Some of those awards include: The Order of British Columbia, the Journalist Award by the Municipality of Surrey for courageous and outstanding contribution to Punjabi Journalism in Canada, the Commemorative Medal for the 125th Anniversary of Canada, the International Award of Distinction for Journalism from the International Association of Punjabi Authors and Artists, a Certificate of Appreciation from the Royal Canadian Mounted Police (RCMP).

In 1999, Canadian Journalists for Free Expression renamed its Press Freedom Award the “Tara Singh Hayer Press Freedom Award” in Hayer’s honour. Each year, the award is given to a Canadian journalist who, through his or her work, has made an important contribution to reinforcing and promoting the principle of freedom of the press in Canada or elsewhere.

In 2000 Tara Singh Hayer’s name was added to the Canadian News Hall of Fame. He was the first Canadian of non-English, non-French origin to be added to the Hall, In 2000, Hayer was also selected as one of the International Press Institute’s 50 World Press Freedom Heroes of the past 50 years. 

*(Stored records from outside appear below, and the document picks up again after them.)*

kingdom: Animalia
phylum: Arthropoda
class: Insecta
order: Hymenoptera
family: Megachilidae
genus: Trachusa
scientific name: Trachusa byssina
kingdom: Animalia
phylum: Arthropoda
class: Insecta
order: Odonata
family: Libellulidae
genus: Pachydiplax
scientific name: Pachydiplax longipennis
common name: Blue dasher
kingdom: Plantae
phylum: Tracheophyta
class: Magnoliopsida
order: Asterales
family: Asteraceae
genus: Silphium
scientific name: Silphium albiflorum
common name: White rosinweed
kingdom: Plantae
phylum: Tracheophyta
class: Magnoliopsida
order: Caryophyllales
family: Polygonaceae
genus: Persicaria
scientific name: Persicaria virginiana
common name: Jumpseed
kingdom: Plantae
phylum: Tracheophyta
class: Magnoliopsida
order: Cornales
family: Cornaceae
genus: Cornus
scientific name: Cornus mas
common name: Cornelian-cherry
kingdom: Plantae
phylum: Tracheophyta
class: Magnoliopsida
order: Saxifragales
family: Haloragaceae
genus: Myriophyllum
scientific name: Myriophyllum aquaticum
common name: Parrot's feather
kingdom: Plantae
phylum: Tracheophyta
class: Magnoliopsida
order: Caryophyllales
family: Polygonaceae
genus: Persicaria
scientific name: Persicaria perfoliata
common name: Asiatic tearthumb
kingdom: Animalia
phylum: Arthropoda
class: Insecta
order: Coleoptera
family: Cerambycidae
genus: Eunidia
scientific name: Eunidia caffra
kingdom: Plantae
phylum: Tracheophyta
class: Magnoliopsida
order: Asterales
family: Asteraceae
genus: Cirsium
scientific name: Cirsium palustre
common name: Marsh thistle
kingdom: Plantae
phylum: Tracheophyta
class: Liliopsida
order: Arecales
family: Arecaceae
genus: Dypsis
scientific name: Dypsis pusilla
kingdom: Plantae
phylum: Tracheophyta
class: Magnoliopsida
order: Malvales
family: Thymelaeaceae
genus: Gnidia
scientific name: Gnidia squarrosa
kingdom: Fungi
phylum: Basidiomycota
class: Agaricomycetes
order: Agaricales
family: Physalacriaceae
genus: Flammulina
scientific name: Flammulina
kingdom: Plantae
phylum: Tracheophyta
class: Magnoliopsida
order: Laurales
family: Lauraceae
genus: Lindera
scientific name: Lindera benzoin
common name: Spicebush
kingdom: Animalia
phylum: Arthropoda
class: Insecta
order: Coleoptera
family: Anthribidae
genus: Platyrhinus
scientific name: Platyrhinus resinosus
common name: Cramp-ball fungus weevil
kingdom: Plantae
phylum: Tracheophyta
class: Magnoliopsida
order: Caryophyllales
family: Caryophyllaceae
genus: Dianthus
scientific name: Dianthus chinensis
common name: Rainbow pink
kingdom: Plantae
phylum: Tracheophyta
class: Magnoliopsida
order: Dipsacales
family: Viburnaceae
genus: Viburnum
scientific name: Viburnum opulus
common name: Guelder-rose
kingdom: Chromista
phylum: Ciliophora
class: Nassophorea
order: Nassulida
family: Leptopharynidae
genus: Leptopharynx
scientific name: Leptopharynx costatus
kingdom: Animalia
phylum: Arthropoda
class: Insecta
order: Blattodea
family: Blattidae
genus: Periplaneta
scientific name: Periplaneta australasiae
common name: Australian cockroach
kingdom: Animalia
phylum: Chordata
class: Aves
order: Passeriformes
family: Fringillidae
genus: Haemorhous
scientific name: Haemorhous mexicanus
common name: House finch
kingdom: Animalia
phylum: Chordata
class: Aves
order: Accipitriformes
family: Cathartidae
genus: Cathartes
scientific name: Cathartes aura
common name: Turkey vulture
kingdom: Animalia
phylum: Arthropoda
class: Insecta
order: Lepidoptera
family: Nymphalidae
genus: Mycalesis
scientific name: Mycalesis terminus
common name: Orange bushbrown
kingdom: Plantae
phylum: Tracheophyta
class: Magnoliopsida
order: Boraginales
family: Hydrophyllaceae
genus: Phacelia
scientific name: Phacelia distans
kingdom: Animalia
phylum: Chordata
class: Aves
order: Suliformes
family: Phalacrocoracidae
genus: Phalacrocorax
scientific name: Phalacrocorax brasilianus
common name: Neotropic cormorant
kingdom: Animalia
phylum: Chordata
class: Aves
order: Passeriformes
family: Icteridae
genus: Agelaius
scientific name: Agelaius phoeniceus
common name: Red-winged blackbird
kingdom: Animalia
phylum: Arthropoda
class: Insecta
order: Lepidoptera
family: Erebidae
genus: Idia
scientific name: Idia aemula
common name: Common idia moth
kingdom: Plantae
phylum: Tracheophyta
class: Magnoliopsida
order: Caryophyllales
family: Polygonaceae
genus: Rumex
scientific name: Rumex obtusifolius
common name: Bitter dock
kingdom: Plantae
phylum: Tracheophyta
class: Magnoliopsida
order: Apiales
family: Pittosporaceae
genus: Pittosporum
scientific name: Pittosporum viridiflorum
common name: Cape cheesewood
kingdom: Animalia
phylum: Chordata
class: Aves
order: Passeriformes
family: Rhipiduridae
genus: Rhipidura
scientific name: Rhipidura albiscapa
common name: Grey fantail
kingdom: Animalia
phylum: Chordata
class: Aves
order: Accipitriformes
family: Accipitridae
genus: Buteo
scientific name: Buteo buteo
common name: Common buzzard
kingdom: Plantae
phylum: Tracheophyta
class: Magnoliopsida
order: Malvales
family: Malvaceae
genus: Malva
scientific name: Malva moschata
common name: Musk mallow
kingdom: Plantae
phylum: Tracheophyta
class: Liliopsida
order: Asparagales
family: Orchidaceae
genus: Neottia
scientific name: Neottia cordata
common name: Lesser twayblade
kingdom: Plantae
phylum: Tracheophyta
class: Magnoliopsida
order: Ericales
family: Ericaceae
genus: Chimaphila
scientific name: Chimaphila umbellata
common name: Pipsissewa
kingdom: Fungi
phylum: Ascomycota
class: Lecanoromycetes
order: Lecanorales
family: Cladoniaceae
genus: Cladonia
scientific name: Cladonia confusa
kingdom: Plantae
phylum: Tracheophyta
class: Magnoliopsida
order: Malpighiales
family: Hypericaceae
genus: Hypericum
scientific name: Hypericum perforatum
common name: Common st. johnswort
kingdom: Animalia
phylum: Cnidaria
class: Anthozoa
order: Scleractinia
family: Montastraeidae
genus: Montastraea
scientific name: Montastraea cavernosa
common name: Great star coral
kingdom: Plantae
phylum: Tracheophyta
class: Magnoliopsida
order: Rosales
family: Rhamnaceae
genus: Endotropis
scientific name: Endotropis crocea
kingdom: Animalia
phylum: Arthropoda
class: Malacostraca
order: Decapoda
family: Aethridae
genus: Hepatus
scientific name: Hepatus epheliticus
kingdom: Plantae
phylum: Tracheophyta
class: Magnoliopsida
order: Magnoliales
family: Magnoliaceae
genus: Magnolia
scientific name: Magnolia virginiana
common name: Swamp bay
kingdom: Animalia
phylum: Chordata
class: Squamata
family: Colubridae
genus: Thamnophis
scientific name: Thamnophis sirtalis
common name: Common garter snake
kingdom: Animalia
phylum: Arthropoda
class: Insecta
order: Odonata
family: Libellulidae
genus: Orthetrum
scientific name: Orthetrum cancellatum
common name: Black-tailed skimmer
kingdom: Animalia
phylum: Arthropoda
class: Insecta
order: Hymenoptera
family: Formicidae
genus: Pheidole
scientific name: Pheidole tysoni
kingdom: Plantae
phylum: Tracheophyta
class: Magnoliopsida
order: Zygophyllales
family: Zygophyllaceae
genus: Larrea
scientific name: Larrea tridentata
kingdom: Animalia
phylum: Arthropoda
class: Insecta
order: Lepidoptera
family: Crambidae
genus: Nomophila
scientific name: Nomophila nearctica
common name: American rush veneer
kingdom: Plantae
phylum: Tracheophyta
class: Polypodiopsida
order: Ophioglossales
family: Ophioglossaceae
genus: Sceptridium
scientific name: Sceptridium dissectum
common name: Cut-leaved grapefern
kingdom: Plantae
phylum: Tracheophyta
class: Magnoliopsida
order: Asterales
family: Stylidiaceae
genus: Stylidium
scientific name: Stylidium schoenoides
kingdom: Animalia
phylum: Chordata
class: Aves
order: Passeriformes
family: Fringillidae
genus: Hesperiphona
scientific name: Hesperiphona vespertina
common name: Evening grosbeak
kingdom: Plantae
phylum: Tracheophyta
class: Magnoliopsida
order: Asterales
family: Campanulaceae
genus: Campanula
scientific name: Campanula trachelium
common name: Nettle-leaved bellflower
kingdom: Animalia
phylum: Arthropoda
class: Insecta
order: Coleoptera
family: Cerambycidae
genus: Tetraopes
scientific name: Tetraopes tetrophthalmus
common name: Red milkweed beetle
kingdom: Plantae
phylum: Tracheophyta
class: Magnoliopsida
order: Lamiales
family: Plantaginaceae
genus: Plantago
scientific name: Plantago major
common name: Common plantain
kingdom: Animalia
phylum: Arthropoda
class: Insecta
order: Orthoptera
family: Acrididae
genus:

One of the presenters of the Award for Late Tara Singh Hayer as “World Press Freedom Hero” in 2000 was USA Senator Ted Kennedy  https://en.m.wikipedia.org/wiki/Ted_Kennedy in Boston, USA and Award was accepted by Dave Hayer & Isabelle Martinez Hayer on behalf of the Hayer family.

Chetna Association of Canada, a community based organized has also bestowed an S. Tara Singh Hayer Journalism Award and honors every year a journalist who has been courages and brought out stories of the marginalized communities.

On Friday, November 18th we commemorate Tara Singh Hayer, my father’s message of freedom of expression and freedom of speech, his message against hate, violence, extremism and terrorism.

My father’s life was devoted to democracy, freedom of speech, and freedom of the press to speak out against those who try to prevent those freedoms, the right that we in Canadian society hold so precious, to live and speak without fear.

He believed in leading by example, and even though he knew he was putting his life in danger, he had the courage to not only speak out about his own beliefs but also speak out for victims and the innocent.

My father believed that it was not right to remain quiet while some individuals worked against our freedoms, because then they would win … and we must never let those who promote hatred, extremism, violence and terrorism succeed.

Fear is what drives terrorism around the world, but we must stand united against that, and fight back peacefully as my father did through his newspaper and through his words. And we must have the courage, as he did, to keep talking about, and keep fighting for our freedoms and our rights.

As a result of my father’s teachings, and his example of standing up for others, I and all of my family will continue the fight for the rights of victims, for the rights of families of victims & for the rights of all law-abiding Canadians.  We will continue to do all we can to ensure that the rights of victims, and our rights as law-abiding Canadian Citizen’s, are stronger than the rights of those who commit crimes against us.

All of us must work long and hard to ensure that Canadian Laws protect the rights of victims, rights of the victims’ families and the rights of all innocent individuals

The rights of all law-abiding Canadians must be stronger than the rights of those who commit criminal acts. Our justice system must recognize that.

Too often our courts and judges allow the rights of criminals to triumph, to supersede the rights of innocent victims, and as a result there is little redress or closure for the victims.

We must, as my father often said, and our community members tell me, close the revolving door of our courts that allow criminals to essentially walk free, while victims and their families continue to suffer, grieve and be held hostage to the “rights” of the criminal.

I would like everyone to remember my father as a voice for freedom, democracy and for the courage that supported him to speak out against the terrorism that resulted in the deaths of 331 innocent people, over 268 Canadians & 86 children were killed in Air India bombings.

I would like everyone to remember that only by speaking out, by being strong and unafraid of threats can we win the fight against terrorism, hatred and violence.  We all need to work together.  We all need to be united in achieving those goals. Only then we will be truly free, and truly able to live in a society where our rights are equal.